TRY IT:
Go over the lines below, and when one contains the word "область", copy it.
START SUPPLIED DATA
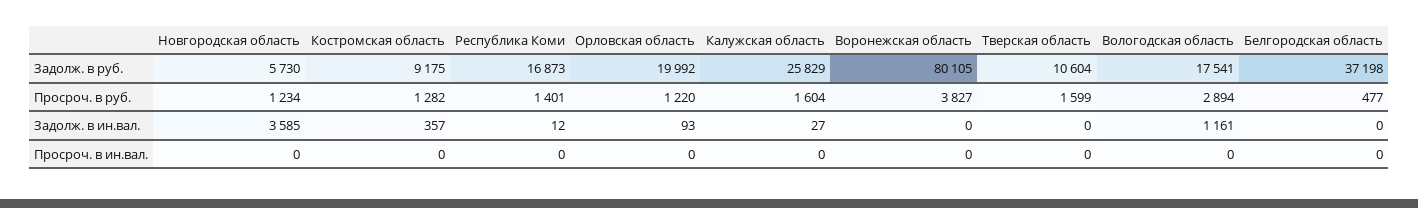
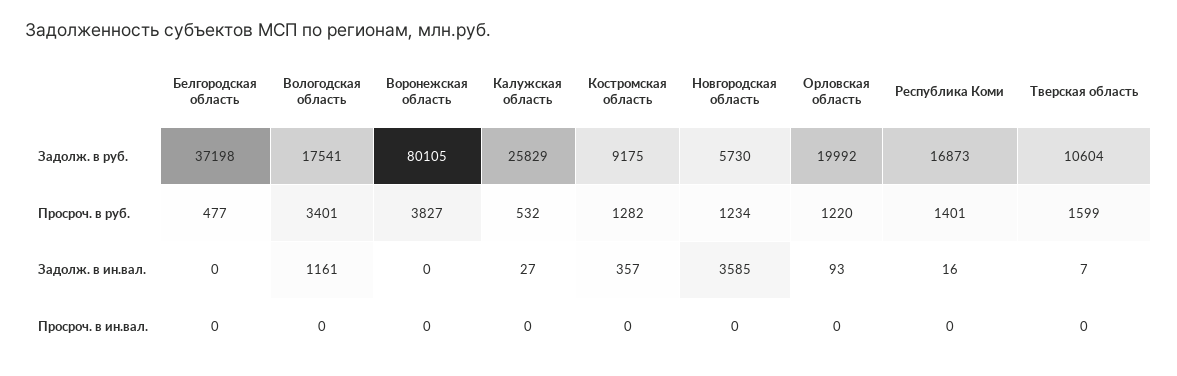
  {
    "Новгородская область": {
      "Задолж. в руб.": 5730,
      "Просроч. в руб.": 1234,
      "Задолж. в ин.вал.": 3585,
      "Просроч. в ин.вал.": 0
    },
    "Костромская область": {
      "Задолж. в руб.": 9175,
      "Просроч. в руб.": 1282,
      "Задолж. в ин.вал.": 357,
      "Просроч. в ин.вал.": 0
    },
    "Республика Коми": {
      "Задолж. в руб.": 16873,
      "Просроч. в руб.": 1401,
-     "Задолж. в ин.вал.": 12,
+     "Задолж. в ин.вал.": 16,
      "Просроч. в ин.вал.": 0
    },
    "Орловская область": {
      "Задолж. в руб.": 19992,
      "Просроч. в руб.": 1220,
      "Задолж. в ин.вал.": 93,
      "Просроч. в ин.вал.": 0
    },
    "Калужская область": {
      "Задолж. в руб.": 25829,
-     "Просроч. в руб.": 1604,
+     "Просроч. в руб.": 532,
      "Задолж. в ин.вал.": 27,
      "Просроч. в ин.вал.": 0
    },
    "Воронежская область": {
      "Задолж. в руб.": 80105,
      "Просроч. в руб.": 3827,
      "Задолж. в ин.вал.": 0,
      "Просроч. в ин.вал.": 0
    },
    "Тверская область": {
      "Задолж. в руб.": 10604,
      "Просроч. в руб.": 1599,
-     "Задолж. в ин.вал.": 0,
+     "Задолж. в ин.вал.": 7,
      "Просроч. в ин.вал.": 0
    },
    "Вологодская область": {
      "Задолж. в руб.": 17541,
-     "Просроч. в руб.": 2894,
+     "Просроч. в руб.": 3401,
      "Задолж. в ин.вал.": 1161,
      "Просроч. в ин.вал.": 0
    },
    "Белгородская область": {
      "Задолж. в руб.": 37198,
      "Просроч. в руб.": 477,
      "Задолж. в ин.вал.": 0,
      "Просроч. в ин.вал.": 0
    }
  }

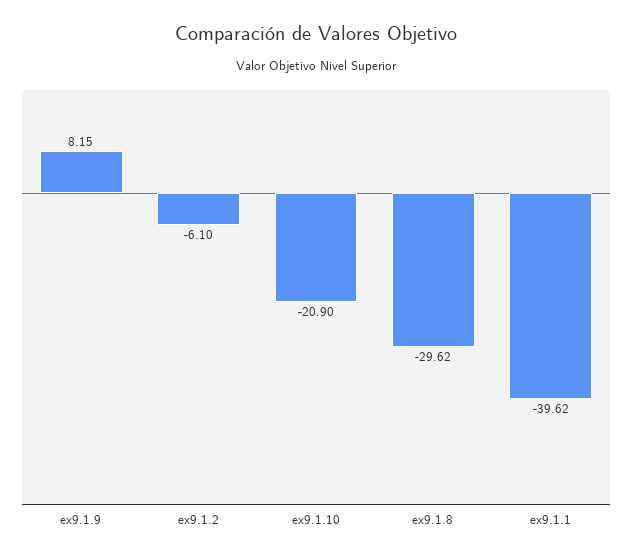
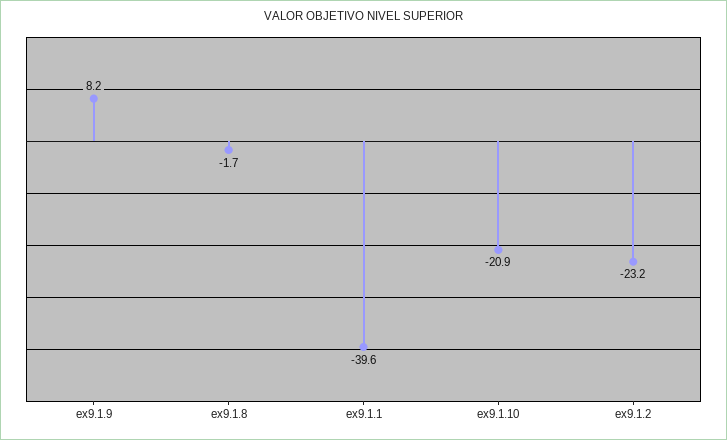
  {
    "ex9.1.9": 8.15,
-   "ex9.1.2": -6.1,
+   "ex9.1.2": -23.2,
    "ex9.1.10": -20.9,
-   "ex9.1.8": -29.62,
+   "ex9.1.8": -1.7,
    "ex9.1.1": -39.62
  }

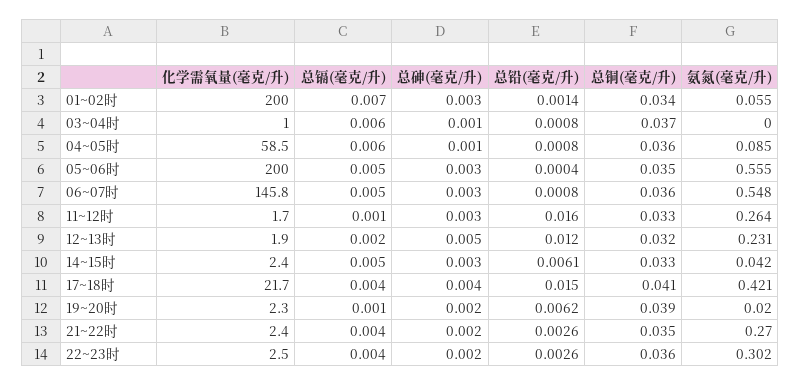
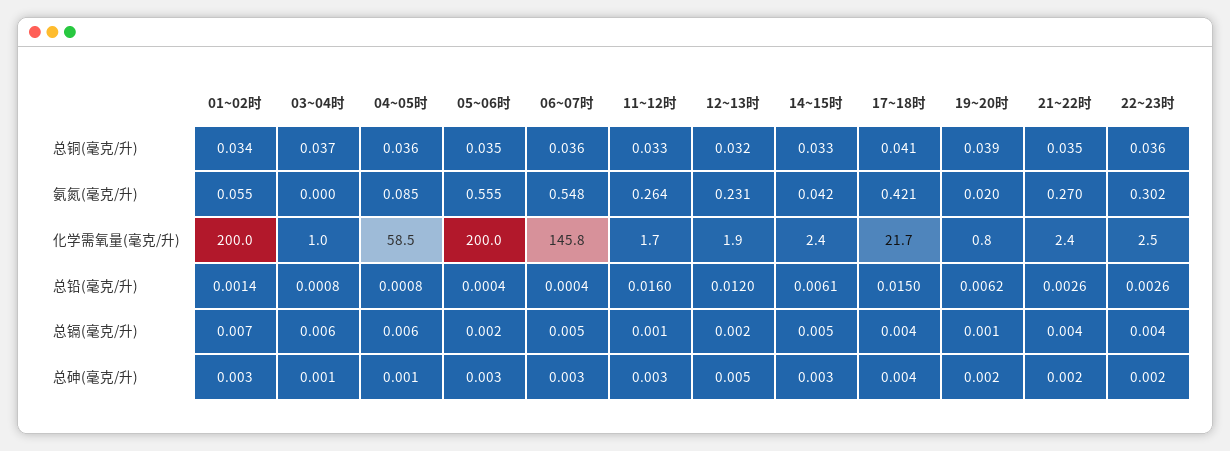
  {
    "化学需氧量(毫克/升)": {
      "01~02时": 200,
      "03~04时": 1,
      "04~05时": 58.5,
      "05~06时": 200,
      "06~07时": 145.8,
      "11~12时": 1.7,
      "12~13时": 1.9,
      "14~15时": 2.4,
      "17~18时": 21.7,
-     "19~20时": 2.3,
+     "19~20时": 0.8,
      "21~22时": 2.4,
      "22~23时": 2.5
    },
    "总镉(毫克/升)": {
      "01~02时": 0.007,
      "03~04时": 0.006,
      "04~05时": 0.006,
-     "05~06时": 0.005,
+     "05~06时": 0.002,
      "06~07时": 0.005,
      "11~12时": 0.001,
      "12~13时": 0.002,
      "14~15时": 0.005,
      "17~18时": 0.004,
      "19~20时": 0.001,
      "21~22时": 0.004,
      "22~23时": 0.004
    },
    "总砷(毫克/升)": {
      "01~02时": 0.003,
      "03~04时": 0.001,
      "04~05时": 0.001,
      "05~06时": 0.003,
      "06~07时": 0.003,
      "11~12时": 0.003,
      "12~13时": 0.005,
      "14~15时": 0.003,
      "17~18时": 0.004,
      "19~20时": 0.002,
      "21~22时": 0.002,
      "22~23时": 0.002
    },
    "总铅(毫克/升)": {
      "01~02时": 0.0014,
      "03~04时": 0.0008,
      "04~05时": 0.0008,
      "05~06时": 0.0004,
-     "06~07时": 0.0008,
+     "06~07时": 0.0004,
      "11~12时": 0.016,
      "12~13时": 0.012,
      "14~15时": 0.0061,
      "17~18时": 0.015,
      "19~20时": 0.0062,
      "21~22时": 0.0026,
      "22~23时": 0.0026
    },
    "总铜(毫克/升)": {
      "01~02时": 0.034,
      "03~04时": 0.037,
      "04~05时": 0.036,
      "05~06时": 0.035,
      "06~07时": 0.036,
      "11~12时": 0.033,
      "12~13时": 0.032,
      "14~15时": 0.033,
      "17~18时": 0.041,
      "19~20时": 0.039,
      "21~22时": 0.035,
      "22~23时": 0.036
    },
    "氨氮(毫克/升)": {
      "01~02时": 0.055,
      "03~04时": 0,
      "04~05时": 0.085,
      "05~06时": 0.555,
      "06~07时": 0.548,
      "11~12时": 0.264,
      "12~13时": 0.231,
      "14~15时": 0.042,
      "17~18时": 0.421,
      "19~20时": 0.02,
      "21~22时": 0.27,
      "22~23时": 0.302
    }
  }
END SUPPLIED DATA
START SUPPLIED DATA
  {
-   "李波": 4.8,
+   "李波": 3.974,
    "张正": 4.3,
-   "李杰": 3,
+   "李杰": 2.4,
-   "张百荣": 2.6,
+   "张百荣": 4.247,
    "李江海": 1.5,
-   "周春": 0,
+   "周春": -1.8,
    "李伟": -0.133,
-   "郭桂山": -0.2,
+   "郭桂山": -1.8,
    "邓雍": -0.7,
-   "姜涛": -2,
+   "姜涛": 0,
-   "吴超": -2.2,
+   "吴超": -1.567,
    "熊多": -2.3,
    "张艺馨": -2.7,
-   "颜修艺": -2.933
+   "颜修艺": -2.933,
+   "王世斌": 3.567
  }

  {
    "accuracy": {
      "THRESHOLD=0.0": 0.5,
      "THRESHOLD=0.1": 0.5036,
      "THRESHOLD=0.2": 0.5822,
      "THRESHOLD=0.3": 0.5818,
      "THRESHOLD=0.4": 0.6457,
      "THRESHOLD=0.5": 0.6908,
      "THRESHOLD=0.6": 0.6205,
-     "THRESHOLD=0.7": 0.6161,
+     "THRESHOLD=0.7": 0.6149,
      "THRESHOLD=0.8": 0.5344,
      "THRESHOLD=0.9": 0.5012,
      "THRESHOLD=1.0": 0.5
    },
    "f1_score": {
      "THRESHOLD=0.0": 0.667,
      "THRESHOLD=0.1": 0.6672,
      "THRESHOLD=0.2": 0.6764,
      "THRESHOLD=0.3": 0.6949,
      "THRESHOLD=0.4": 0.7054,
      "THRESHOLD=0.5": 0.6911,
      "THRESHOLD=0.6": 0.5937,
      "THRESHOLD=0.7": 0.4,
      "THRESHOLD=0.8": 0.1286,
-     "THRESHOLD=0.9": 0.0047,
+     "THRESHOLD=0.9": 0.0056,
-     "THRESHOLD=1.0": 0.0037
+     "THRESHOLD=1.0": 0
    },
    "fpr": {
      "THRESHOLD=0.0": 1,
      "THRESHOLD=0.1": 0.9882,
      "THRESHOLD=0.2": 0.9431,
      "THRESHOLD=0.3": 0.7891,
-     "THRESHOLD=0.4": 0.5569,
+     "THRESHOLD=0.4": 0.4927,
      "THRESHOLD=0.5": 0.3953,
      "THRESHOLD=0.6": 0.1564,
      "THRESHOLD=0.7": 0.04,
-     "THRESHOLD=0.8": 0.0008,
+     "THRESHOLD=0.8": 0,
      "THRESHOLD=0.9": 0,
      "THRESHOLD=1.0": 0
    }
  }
END SUPPLIED DATA
EXERCISE OUTPUT:
    "Новгородская область": {
    "Костромская область": {
    "Орловская область": {
    "Калужская область": {
    "Воронежская область": {
    "Тверская область": {
    "Вологодская область": {
    "Белгородская область": {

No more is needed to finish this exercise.